Expected: ruff clean; pyright clean (fix any strict-mode complaints — add annotations as needed). Where third-party libs lack stubs (mitmproxy/playwright accessed via Any), confirm those are isolated to proxy.py/browser.py as designed.

  • Step 10: Commit
git add src/auto_reverse tests/test_e2e_smoke.py tests/test_repl.py tests/test_cli.py
git commit -m "feat: REPL and CLI wiring; end-to-end capture-to-spec smoke test"

Task 16: README and manual verification

Files:

  • Modify: README.md

  • Step 1: Write README.md

Replace README.md with usage: install (uv sync, uv run playwright install chromium), the free-threaded fallback note, ANTHROPIC_API_KEY requirement, example invocation (uv run auto-reverse https://example.com), the REPL commands, and where outputs land (auto-reverse-out/<host>-<ts>/openapi.yaml, API.md, archive.log).

  • Step 2: Manual end-to-end check (requires API key + browser)

Run:

ANTHROPIC_API_KEY=... uv run auto-reverse https://<a-real-test-site> --headless

Then type an intent like list the public endpoints and confirm openapi.yaml + API.md appear in the output dir. (Skip if no key/site available; the automated E2E smoke already covers the capture→spec path.)

  • Step 3: Commit
git add README.md
git commit -m "docs: README with setup, usage, and free-threading notes"
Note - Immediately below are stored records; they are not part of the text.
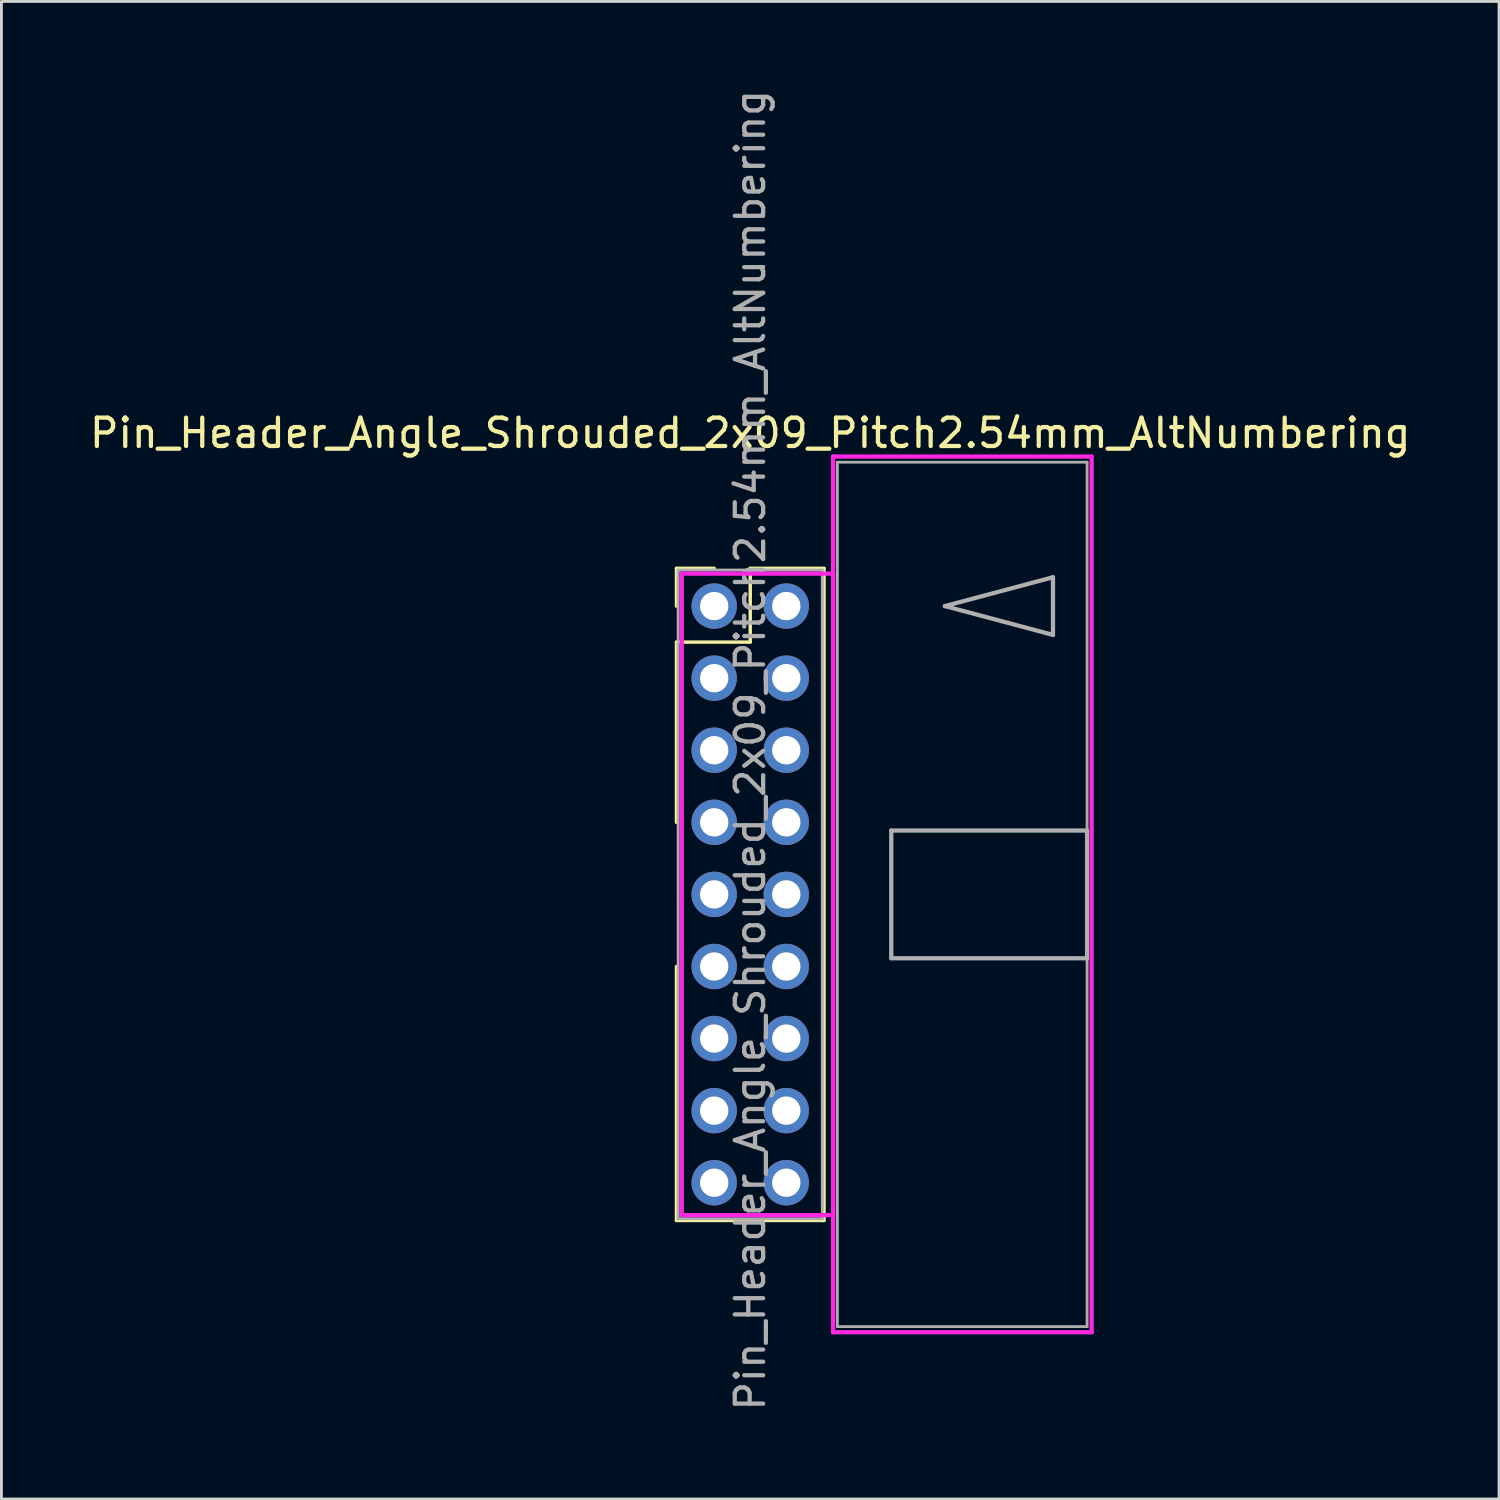
<source format=kicad_pcb>
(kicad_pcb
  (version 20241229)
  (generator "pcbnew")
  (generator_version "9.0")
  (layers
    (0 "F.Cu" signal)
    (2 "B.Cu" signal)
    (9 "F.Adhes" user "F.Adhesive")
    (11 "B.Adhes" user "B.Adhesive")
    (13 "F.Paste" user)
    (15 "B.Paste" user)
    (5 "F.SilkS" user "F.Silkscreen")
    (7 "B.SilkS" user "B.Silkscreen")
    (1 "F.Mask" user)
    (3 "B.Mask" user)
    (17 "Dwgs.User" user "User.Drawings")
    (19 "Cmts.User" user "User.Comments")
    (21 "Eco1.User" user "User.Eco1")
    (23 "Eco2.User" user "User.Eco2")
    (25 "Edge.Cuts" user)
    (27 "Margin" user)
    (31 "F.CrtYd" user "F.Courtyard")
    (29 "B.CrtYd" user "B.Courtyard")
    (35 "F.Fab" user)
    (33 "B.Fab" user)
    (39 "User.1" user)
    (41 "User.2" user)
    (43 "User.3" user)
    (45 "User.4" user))
  (footprint "Pin_Header_Angle_Shrouded_2x09_Pitch2.54mm_AltNumbering"
    (layer "F.Cu")
    (at 22.117 18.307)
    (property "Reference" "Pin_Header_Angle_Shrouded_2x09_Pitch2.54mm_AltNumbering" (at 1.27 -6.096 0) (layer "F.SilkS") (effects (font (size 1 1) (thickness 0.15))))
    (attr through_hole)
    (fp_line (start -1.33 -1.33) (end 0 -1.33) (stroke (width 0.12) (type solid)) (layer "F.SilkS"))
    (fp_line (start -1.33 0) (end -1.33 -1.33) (stroke (width 0.12) (type solid)) (layer "F.SilkS"))
    (fp_line (start -1.33 1.27) (end -1.33 7.62) (stroke (width 0.12) (type solid)) (layer "F.SilkS"))
    (fp_line (start -1.33 1.27) (end 1.27 1.27) (stroke (width 0.12) (type solid)) (layer "F.SilkS"))
    (fp_line (start -1.33 12.7) (end -1.33 21.65) (stroke (width 0.12) (type solid)) (layer "F.SilkS"))
    (fp_line (start -1.33 21.65) (end 3.87 21.65) (stroke (width 0.12) (type solid)) (layer "F.SilkS"))
    (fp_line (start 1.27 -1.33) (end 3.87 -1.33) (stroke (width 0.12) (type solid)) (layer "F.SilkS"))
    (fp_line (start 1.27 1.27) (end 1.27 -1.33) (stroke (width 0.12) (type solid)) (layer "F.SilkS"))
    (fp_line (start 3.87 -1.33) (end 3.87 21.65) (stroke (width 0.12) (type solid)) (layer "F.SilkS"))
    (fp_line (start -1.143 -1.143) (end -1.143 21.463) (stroke (width 0.15) (type solid)) (layer "F.CrtYd"))
    (fp_line (start -1.143 21.463) (end 4.19 21.463) (stroke (width 0.15) (type solid)) (layer "F.CrtYd"))
    (fp_line (start 4.19 -5.27) (end 4.19 25.59) (stroke (width 0.15) (type solid)) (layer "F.CrtYd"))
    (fp_line (start 4.19 -1.143) (end -1.143 -1.143) (stroke (width 0.15) (type solid)) (layer "F.CrtYd"))
    (fp_line (start 4.19 21.463) (end 4.19 -1.143) (stroke (width 0.15) (type solid)) (layer "F.CrtYd"))
    (fp_line (start 4.19 25.59) (end 13.3 25.59) (stroke (width 0.15) (type solid)) (layer "F.CrtYd"))
    (fp_line (start 13.3 -5.27) (end 4.19 -5.27) (stroke (width 0.15) (type solid)) (layer "F.CrtYd"))
    (fp_line (start 13.3 25.59) (end 13.3 -5.27) (stroke (width 0.15) (type solid)) (layer "F.CrtYd"))
    (fp_line (start -1.27 -1.27) (end -1.27 21.59) (stroke (width 0.1) (type solid)) (layer "F.Fab"))
    (fp_line (start -1.27 21.59) (end 3.81 21.59) (stroke (width 0.1) (type solid)) (layer "F.Fab"))
    (fp_line (start 3.81 -1.27) (end -1.27 -1.27) (stroke (width 0.1) (type solid)) (layer "F.Fab"))
    (fp_line (start 3.81 21.59) (end 3.81 -1.27) (stroke (width 0.1) (type solid)) (layer "F.Fab"))
    (fp_line (start 4.34 -5.07) (end 4.34 25.39) (stroke (width 0.1) (type solid)) (layer "F.Fab"))
    (fp_line (start 4.34 25.39) (end 13.14 25.39) (stroke (width 0.1) (type solid)) (layer "F.Fab"))
    (fp_line (start 6.24 7.91) (end 6.24 12.41) (stroke (width 0.15) (type solid)) (layer "F.Fab"))
    (fp_line (start 6.24 12.41) (end 13.14 12.41) (stroke (width 0.15) (type solid)) (layer "F.Fab"))
    (fp_line (start 8.128 0) (end 11.938 -1.016) (stroke (width 0.15) (type solid)) (layer "F.Fab"))
    (fp_line (start 11.938 -1.016) (end 11.938 1.016) (stroke (width 0.15) (type solid)) (layer "F.Fab"))
    (fp_line (start 11.938 1.016) (end 8.128 0) (stroke (width 0.15) (type solid)) (layer "F.Fab"))
    (fp_line (start 13.14 -5.07) (end 4.34 -5.07) (stroke (width 0.1) (type solid)) (layer "F.Fab"))
    (fp_line (start 13.14 7.91) (end 6.24 7.91) (stroke (width 0.15) (type solid)) (layer "F.Fab"))
    (fp_line (start 13.14 12.41) (end 13.14 7.91) (stroke (width 0.15) (type solid)) (layer "F.Fab"))
    (fp_line (start 13.14 25.39) (end 13.14 -5.07) (stroke (width 0.1) (type solid)) (layer "F.Fab"))
    (fp_text user "${REFERENCE}" (at 1.27 5.08 90) (layer "F.Fab") (effects (font (size 1 1) (thickness 0.15))))
    (pad "1" thru_hole oval (at 0 0) (size 1.6 1.6) (drill 1) (layers "*.Cu" "*.Mask"))
    (pad "2" thru_hole oval (at 0 2.54) (size 1.6 1.6) (drill 1) (layers "*.Cu" "*.Mask"))
    (pad "3" thru_hole oval (at 0 5.08) (size 1.6 1.6) (drill 1) (layers "*.Cu" "*.Mask"))
    (pad "4" thru_hole oval (at 0 7.62) (size 1.6 1.6) (drill 1) (layers "*.Cu" "*.Mask"))
    (pad "5" thru_hole oval (at 0 10.16) (size 1.6 1.6) (drill 1) (layers "*.Cu" "*.Mask"))
    (pad "6" thru_hole oval (at 0 12.7) (size 1.6 1.6) (drill 1) (layers "*.Cu" "*.Mask"))
    (pad "7" thru_hole oval (at 0 15.24) (size 1.6 1.6) (drill 1) (layers "*.Cu" "*.Mask"))
    (pad "8" thru_hole oval (at 0 17.78) (size 1.6 1.6) (drill 1) (layers "*.Cu" "*.Mask"))
    (pad "9" thru_hole oval (at 0 20.32) (size 1.6 1.6) (drill 1) (layers "*.Cu" "*.Mask"))
    (pad "10" thru_hole oval (at 2.54 0) (size 1.6 1.6) (drill 1) (layers "*.Cu" "*.Mask"))
    (pad "11" thru_hole oval (at 2.54 2.54) (size 1.6 1.6) (drill 1) (layers "*.Cu" "*.Mask"))
    (pad "12" thru_hole oval (at 2.54 5.08) (size 1.6 1.6) (drill 1) (layers "*.Cu" "*.Mask"))
    (pad "13" thru_hole oval (at 2.54 7.62) (size 1.6 1.6) (drill 1) (layers "*.Cu" "*.Mask"))
    (pad "14" thru_hole oval (at 2.54 10.16) (size 1.6 1.6) (drill 1) (layers "*.Cu" "*.Mask"))
    (pad "15" thru_hole oval (at 2.54 12.7) (size 1.6 1.6) (drill 1) (layers "*.Cu" "*.Mask"))
    (pad "16" thru_hole oval (at 2.54 15.24) (size 1.6 1.6) (drill 1) (layers "*.Cu" "*.Mask"))
    (pad "17" thru_hole oval (at 2.54 17.78) (size 1.6 1.6) (drill 1) (layers "*.Cu" "*.Mask"))
    (pad "18" thru_hole oval (at 2.54 20.32) (size 1.6 1.6) (drill 1) (layers "*.Cu" "*.Mask")))
  (gr_rect
    (start -3 -3)
    (end 49.774 49.774)
    (stroke (width 0.1) (type default))
    (fill no)
    (layer "Edge.Cuts")))
</source>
Self-Review Notes (already applied)

  • Spec coverage: hybrid control (manual-pause prompt + pause_for_human), single free-threaded process (proxy thread + doc-worker threads + main agent), dedup signature (Task 2/4), scope filtering (Task 3), OpenAPI + markdown + raw archive outputs (Tasks 6/7/9/10), optional client gen (Task 14), --resume/--no-llm-doc/--profile flags parsed (Task 15). Note: --resume and --profile are parsed and stored but full reuse logic is left minimal in v1 — flagged here as a known partial; deepen if needed.
  • Type consistency: EndpointRecord field names (summary/description/tag/request_schema/response_schema/documented/sample_count/query_params) are used identically across store, engine, openapi, markdown, tools. Tool names (browser_navigate, browser_click, browser_type, browser_snapshot, flows_search, doc_document) are consistent between registry and agent tests.
  • LLM enrichment: v1 wires deterministic schema inference + agent-driven doc_document enrichment; an automatic per-signature LLM call inside DocEngine is intentionally deferred (the agent enriches via the tool), keeping use_llm as the on/off switch and --no-llm-doc honored. This satisfies the spec's "LLM enrich only on novelty" via the agent loop rather than a second hidden LLM consumer.